DSP vs. ASIC vs. FPGA vs. SOC

DSP: The optimal execution of more complex digital signal processing algorithms (such as various transformation and quantization methods) requires a more specialized processor called a DSP. certain are distinct from general-purpose microprocessors in that they are SIMD-style (single instruction, multiple data) implemented, allowing instructions to be executed on multiple data samples to speed up certain algorithms.   ASIC: ASIC is a chip made specifically for a given application. It is typically created by a business for a particular purpose or just for one customer. Because it is tailored for a particular use, it can be created to meet the power and performance requirements of that application.   FPGA: To construct programmable hardware designs, an FPGA is a collection of programmable components with a programmable interface. Designs are often recorded in HDL files, which can subsequently be synthesized for FPGA technology, downloaded into an FPGA, and used in conjunction with other system components. Contrary to an ASIC, reconfiguration is easy by altering the design and uploading it to the same FPGA, making it particularly helpful for prototyping and making adjustments.   SOC: A SOC is a type of integrated semiconductor that can house a microprocessor, along with other system-level components, on a single chip.    

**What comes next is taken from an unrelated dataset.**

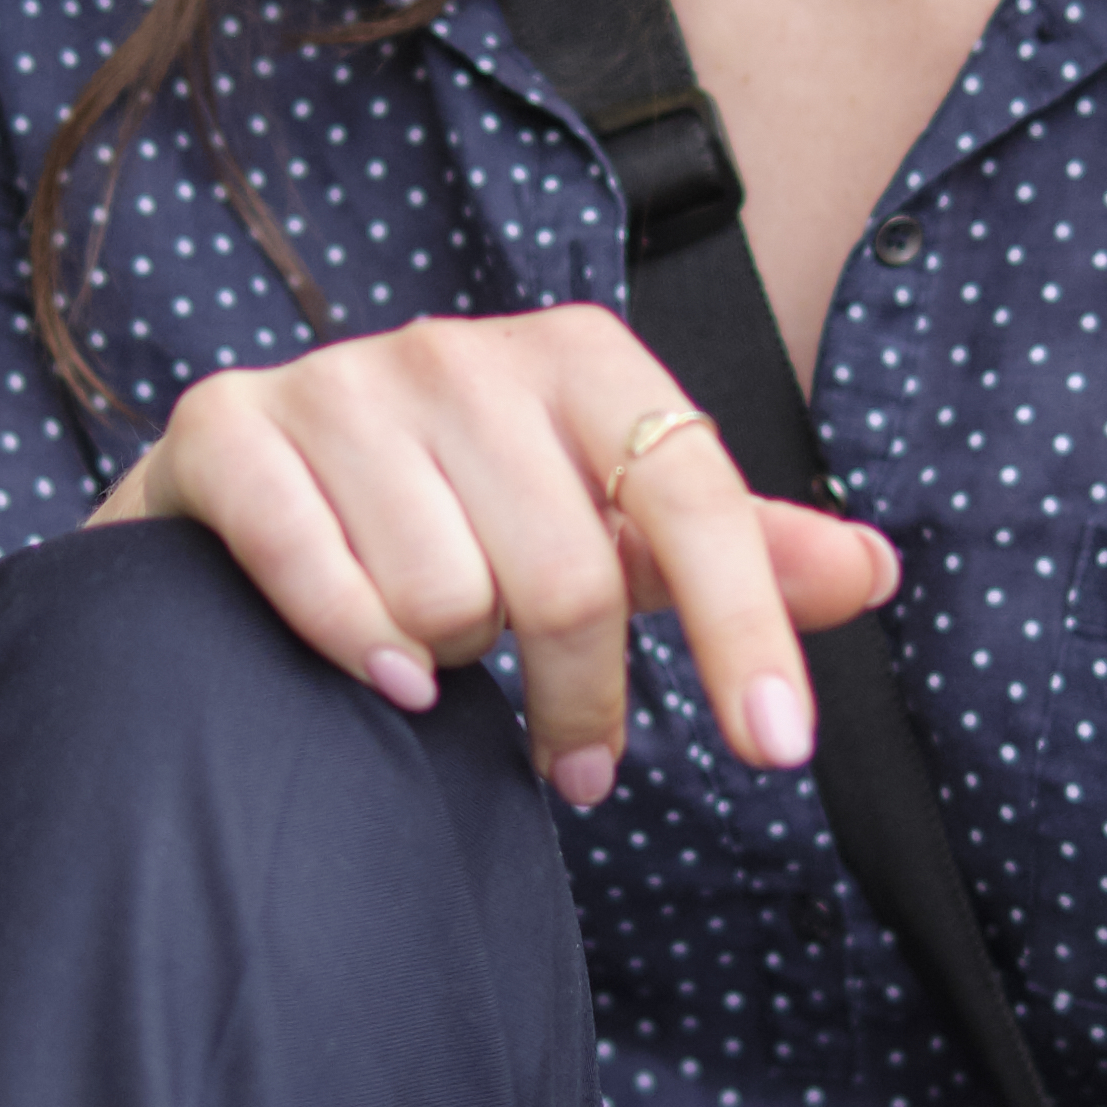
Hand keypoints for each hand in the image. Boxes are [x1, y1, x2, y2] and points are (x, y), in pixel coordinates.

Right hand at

Conclusion of FPGA vs. DSP

A one-dimensional technique is used by conventional DSPs to process signals or analyze data. However, signal processing systems with flexible, extended, and decentralized capabilities are necessary in a digitalized environment where applications are numerous and interconnected within a system. FPGAs offer a reprogrammable solution that satisfies the needs of many DSP applications. Without in-depth technical knowledge of hardware description language, developers can build flow paired with hardware acceleration by using legacy codes to accomplish functions. Additionally, FPGA and SoC development boards give designers scalable capabilities for quickly prototyping embedded systems like DSPs. In comparison to the typical microprocessor, end-users have more design options when using a development board. For your applications, switching from conventional DSPs to the flexibility offered by host development boards is the best course of action.